Kunjungan tersebut memperkuat diplomasi maritim Indonesia sekaligus mempererat hubungan persahabatan dengan angkatan laut negara sahabat, khususnya South African Navy (SAN).
Setelah tiba di pelabuhan, Komandan KRI Prabu Siliwangi-321 Kolonel Laut (P) Kurniawan Koes Atmadja bersama sejumlah perwira dan didampingi Atase Pertahanan RI di Pretoria Kolonel Marinir Guntur Alamsyih melakukan kunjungan kehormatan (courtesy call) ke Flag Officer Fleet (FOF) Simon’s Town Naval Base. Mereka diterima langsung oleh RADM Handsome Thamsanga Matshane dari South African Navy.

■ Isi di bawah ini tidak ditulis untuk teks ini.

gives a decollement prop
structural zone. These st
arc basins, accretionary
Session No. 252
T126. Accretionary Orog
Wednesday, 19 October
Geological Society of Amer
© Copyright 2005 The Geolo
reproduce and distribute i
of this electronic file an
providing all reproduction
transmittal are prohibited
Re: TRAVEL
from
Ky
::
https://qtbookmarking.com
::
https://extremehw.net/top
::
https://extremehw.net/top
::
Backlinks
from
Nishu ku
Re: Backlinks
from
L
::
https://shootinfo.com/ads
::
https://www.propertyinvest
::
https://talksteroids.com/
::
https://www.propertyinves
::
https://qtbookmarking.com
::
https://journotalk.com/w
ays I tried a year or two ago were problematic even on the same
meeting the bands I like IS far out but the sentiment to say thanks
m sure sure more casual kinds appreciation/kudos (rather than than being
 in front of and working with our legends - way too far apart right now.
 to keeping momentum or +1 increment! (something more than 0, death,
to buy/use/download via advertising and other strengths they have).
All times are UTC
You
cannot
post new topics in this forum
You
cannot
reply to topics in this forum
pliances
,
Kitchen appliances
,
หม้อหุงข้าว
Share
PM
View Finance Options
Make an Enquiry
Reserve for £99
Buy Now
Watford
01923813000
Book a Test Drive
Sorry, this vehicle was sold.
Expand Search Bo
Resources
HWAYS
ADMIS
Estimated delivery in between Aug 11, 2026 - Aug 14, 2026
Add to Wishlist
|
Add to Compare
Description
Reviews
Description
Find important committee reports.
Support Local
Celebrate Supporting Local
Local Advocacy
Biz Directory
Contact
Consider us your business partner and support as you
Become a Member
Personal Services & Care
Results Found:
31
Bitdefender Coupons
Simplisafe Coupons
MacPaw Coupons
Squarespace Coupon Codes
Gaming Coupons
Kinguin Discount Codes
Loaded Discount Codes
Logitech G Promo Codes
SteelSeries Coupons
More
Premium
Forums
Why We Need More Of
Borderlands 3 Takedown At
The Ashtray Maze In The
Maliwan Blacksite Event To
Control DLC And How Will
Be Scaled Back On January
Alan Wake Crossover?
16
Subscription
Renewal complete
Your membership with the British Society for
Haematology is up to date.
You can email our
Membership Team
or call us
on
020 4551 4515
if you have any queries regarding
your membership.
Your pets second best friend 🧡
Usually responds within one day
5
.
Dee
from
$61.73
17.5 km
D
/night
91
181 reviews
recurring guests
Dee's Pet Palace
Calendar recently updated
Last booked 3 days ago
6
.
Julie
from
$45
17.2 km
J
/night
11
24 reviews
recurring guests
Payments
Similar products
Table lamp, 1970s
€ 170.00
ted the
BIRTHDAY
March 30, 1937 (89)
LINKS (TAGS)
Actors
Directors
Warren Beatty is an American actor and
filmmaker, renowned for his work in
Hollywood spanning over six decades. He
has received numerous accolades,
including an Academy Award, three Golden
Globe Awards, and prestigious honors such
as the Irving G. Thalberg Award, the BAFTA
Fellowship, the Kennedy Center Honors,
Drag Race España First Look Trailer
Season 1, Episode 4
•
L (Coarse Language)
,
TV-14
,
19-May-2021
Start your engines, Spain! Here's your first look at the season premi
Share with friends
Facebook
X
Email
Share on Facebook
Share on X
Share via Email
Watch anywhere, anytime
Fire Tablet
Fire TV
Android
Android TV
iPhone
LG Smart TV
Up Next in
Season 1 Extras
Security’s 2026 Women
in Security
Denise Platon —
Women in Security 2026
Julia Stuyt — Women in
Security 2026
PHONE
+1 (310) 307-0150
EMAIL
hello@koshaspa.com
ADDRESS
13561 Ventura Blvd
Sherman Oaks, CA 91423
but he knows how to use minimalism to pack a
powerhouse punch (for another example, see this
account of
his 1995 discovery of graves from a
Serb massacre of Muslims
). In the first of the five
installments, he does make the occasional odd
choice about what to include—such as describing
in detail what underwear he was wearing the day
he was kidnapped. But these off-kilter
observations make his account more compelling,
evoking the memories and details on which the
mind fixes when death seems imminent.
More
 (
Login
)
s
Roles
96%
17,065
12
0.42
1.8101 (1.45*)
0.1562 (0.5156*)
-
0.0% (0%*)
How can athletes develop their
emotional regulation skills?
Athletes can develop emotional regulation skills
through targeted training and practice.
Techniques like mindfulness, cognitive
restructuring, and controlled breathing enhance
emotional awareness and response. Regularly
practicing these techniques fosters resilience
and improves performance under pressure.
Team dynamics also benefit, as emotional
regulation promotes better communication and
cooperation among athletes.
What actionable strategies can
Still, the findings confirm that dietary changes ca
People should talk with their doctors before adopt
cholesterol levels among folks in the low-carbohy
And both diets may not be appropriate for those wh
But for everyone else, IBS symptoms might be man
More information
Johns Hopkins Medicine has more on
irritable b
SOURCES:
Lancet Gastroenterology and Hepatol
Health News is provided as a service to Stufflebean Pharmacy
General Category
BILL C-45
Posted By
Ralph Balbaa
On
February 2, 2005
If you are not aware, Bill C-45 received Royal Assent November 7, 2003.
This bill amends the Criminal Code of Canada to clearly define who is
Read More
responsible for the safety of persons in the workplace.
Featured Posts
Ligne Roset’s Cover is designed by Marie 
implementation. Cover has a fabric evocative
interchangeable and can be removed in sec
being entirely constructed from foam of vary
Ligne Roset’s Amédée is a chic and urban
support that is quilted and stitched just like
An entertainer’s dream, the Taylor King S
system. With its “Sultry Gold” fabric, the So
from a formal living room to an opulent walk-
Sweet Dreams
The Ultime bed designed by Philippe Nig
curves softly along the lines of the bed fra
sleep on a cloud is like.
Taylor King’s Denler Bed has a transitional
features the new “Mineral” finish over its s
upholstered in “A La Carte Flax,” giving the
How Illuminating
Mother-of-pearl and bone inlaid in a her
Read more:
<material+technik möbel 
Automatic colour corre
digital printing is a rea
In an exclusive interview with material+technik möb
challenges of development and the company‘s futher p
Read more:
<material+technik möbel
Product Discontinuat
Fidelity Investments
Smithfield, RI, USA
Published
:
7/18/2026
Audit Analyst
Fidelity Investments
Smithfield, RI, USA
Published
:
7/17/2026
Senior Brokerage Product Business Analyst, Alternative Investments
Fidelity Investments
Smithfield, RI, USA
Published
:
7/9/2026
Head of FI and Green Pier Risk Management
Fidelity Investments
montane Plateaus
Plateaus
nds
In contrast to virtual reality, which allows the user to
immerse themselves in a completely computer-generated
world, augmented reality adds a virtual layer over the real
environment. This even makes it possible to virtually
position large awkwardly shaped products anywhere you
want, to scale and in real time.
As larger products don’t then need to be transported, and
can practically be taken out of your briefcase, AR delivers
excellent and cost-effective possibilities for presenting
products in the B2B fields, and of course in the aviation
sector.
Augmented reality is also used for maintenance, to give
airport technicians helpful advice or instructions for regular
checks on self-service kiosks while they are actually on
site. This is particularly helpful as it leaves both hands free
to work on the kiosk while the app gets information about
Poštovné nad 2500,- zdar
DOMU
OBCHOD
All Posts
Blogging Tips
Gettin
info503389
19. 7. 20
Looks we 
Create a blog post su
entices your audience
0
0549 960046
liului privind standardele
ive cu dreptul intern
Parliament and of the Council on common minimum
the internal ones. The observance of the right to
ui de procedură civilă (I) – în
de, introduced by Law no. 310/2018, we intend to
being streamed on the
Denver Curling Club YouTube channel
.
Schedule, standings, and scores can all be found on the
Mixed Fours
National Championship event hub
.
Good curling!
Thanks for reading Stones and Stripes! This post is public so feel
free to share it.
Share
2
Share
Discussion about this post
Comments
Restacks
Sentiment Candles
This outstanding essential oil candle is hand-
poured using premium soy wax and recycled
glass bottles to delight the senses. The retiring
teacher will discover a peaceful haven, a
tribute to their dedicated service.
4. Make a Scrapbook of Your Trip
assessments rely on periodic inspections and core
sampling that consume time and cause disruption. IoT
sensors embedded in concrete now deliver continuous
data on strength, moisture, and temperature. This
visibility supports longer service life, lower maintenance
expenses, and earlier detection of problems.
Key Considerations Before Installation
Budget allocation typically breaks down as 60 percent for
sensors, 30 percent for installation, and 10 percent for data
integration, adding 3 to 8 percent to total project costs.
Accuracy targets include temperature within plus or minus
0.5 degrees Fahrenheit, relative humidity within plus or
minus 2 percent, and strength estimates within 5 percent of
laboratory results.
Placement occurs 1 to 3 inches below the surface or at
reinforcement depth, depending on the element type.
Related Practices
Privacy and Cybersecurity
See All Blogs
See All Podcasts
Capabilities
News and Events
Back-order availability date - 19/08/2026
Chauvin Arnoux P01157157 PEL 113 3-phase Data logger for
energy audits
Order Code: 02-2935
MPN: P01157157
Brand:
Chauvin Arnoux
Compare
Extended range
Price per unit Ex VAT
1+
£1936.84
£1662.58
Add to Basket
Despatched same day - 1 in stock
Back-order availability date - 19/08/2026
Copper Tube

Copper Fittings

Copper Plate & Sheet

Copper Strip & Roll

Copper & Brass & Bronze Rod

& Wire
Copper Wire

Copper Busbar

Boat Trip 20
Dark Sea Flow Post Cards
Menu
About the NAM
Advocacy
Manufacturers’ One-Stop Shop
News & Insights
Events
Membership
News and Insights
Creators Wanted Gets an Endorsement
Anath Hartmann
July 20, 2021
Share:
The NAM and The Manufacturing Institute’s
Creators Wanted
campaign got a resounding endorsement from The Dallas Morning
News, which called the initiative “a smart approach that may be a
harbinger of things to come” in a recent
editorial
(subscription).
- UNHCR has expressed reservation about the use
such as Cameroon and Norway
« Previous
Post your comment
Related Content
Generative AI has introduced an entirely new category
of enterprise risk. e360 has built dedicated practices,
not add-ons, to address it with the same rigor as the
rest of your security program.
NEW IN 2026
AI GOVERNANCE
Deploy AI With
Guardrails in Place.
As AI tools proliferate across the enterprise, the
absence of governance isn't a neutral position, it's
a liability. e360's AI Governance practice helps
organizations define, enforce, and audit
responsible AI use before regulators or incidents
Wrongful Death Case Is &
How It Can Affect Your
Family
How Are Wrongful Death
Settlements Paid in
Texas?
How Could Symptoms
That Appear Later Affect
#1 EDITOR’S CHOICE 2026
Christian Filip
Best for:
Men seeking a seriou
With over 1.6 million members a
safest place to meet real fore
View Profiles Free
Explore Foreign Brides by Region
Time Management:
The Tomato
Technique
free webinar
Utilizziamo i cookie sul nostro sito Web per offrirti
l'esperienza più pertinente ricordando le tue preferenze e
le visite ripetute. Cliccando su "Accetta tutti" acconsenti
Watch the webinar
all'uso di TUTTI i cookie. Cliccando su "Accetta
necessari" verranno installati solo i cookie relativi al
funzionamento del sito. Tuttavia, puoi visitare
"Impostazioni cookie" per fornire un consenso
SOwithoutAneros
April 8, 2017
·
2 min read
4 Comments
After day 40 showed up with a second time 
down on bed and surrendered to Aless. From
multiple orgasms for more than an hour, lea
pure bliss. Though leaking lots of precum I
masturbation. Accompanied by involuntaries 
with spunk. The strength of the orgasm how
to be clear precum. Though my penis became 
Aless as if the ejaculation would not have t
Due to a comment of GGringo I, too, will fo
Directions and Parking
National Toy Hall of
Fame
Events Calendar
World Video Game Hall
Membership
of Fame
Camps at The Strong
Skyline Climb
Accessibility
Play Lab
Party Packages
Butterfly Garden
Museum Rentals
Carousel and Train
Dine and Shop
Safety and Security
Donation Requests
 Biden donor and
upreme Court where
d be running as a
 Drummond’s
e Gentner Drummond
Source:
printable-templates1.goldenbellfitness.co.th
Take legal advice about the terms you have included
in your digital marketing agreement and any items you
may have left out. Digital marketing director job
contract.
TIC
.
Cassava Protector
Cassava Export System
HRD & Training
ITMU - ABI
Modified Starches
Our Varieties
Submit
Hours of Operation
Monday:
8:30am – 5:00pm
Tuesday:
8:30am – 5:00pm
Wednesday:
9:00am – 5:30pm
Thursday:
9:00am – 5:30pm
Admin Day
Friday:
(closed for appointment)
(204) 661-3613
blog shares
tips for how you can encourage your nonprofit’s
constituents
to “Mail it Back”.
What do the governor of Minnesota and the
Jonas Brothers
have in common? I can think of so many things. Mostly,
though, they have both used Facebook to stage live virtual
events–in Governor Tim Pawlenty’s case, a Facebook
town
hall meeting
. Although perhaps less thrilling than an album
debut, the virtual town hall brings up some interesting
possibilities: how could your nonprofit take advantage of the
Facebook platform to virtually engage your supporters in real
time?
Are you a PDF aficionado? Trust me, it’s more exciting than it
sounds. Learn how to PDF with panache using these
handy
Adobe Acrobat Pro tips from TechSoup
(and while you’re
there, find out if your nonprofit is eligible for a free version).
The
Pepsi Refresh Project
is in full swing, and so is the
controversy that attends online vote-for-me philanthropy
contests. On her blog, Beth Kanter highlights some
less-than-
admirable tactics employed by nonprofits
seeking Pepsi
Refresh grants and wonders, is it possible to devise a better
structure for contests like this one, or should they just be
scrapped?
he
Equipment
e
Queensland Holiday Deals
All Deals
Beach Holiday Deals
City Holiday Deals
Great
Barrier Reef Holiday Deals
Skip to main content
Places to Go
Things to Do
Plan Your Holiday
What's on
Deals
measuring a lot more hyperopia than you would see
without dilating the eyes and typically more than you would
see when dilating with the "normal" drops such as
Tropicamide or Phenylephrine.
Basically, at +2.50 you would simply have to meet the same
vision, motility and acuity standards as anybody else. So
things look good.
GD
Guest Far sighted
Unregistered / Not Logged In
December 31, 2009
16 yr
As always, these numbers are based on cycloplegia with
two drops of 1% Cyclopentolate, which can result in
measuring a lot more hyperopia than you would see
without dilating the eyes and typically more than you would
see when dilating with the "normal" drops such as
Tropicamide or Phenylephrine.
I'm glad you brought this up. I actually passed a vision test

Dalam pertemuan tersebut, kedua pihak melakukan pertukaran plakat sebagai simbol komitmen persahabatan dan kerja sama antarangkatan laut kedua negara.
Rangkaian kegiatan kemudian dilanjutkan dengan kunjungan resmi ke Pemerintah Kota Cape Town. Delegasi Indonesia diterima oleh Alderman James Vos, anggota Komite Mayoral. Pertukaran plakat kembali dilakukan sebagai penegasan komitmen kedua belah pihak untuk memperkuat hubungan bilateral, meningkatkan komunikasi, serta menjajaki peluang kolaborasi di sektor kemaritiman.
Kegiatan port visit ini sejalan dengan program prioritas Kepala Staf Angkatan Laut Laksamana TNI Muhammad Ali dalam mengimplementasikan naval diplomacy. Langkah tersebut bertujuan menunjukkan kehadiran TNI AL di panggung internasional sekaligus mendukung kepentingan nasional di bidang keamanan maritim global.
KRI Prabu Siliwangi-321 merupakan kapal patroli lepas pantai modern (offshore patrol vessel) buatan Fincantieri, Italia. Kapal ini telah melalui uji coba laut di perairan Eropa sebelum memulai perjalanan panjang menuju Indonesia.
Kunjungan ke Cape Town menjadi salah satu titik singgah strategis dalam perjalanan tersebut, sekaligus memperlihatkan kemampuan kapal dalam menjalankan misi diplomasi maritim serta tugas operasional TNI Angkatan Laut.